On Fri, 2005-04-15 at 06:32 -0700, Don G wrote:
> Hi Maxim,
[snip]

> > One of my previous project was a soft realtime VoIP
> > softswitch. It has only one thread of execution and is
> > capable of handling 1000+ simultaneous calls (2000-
> > 4000 sockets). It scales up by just starting additional
> > processes on the same box, no recompilation needed, no
> > locking, simple and immensely powerful.
>
> I knew we had a definition problem: handling 1000+ simultaneous
> connections would not be something I would label as "simple"! ;)

With all due respect I think that you are confusing size/scalability
with complexity. They are not the same thing. An application gateway is
often a very simple piece of software irrespective of the number of
connections it handles.

>
> I have multiple thoughts here. First, I think the only difference our
> two approaches would yield is that with my approach, one might need
> locks. I did say "might". No lock is needed if the object managing a
> connection is basically autonomous, changing only its state is
> response to I/O completion or requesting further I/O, and/or creating
> new connections. While the internals of the network implementation
> are threaded, on a per-connection basis, callbacks are single
> threaded.
> Secondly, I don't think a queue of boost::function<> would be found
> by the profiler as a performance bottle-neck (though I haven't looked
> inside it at all). This is the approach I have taken to handle lots
> of async calls from one thread. Not 1000+, but I'm not sure the
> hardware and OS you used.

Rather than 'guess' what a boost::function costs why not look it up here
http://www.boost.org/doc/html/function/misc.html#id538868

>
> >>> I hope this won't happen. There are several I/O
> >>> patterns in use out there.
> >>
> >> But, honestly, how many do we need?

*All* of the ones provided by the 'C' socket API i.e. single threaded
reactive ( blocking), Single threaded reactive ( non-blocking ), signal
driven, multi-threaded async, and multi-threaded reactive.

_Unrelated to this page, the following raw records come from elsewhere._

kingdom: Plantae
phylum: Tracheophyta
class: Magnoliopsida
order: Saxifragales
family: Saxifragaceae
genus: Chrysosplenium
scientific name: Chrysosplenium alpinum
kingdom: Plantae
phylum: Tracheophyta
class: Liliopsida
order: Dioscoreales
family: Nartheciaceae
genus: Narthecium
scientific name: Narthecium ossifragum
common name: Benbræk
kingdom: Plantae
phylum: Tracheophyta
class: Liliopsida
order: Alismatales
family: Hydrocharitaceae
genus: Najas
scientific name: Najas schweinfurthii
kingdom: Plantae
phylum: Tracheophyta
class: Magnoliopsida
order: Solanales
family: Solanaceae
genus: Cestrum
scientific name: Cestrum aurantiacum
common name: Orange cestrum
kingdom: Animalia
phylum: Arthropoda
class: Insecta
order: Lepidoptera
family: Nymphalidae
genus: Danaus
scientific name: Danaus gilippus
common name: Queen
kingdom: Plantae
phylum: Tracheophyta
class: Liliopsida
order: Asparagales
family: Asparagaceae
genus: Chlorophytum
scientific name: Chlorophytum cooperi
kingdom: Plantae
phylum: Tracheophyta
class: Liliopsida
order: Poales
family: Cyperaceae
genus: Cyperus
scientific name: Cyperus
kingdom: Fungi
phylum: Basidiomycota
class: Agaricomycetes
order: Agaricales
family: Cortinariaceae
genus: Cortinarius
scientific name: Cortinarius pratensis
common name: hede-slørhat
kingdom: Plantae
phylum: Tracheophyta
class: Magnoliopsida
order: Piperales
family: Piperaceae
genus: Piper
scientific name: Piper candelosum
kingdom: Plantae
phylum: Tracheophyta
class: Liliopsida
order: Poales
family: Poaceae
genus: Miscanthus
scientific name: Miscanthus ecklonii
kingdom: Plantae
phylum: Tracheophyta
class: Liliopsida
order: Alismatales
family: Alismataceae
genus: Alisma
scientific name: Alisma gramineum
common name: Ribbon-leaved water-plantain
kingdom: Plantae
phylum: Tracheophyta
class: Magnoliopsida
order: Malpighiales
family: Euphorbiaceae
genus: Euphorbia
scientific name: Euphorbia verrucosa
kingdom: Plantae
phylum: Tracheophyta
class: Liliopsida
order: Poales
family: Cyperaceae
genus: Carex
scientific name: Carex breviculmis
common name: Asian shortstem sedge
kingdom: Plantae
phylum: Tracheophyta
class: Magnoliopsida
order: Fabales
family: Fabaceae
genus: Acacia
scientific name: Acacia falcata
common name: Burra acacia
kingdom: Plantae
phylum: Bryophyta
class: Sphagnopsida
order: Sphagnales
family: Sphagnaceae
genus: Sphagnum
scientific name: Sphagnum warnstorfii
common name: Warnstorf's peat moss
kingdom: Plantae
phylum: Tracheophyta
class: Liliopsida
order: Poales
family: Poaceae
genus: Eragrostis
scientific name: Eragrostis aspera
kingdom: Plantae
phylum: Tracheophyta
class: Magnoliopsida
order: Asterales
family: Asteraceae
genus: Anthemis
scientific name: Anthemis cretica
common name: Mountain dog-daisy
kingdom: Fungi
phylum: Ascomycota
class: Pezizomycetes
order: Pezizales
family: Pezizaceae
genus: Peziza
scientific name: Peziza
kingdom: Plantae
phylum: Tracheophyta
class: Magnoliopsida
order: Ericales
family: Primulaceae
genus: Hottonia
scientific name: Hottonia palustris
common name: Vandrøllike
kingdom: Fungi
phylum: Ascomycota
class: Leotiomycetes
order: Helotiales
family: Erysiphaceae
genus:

And before you say again that signals are not portable, they have been
part of the libc library on DOS and windows from MSDOS 3.0 on Lattice C,
Borland Turbo C 2.0 and MS C compilers and it is still supported under
Windows XP. see http://msdn.microsoft.com/library/default.asp?
url=/library/en-us/vclib/html/_crt_signal.asp

> >
> > This is the main questions. I doubt we can ever
> > answer this. So, I see no reason in dictating a
> > style.
>
> There are some reasons for picking a small number of styles:
>
> 1. Simpler for a user to understand
> 2. Simpler to document
> 3. Simpler to test
> 4. Simpler to write higher level libs (they should have
> have symmetric styles for their users)
> 5. Not all styles are portable (w/o undue complexity)
> 6. Simpler to implement :)
>
> I can only think of one advantage of multiple styles: familiarity
> with existing practice.

Then I'm afraid your education has been some what lacking. Threading is
greate for certain kinds of high performance servers but can introduce a
lot of complexity. ( potential for deadlocks, races, priority inversion,
starvation etc)

Single threaded fork/exec reactive servers eliminate the complexity of
threads but add complexity if they need to share data ( IPC ) and use
heavy weight context switches.

Both of the above, because of context switching behave non-
deterministically with regard to time. Which is why you have signal
driven I/O.

We do not chose our architecture based on familiarity but rather on the
requirements and these models each satisfy different forces.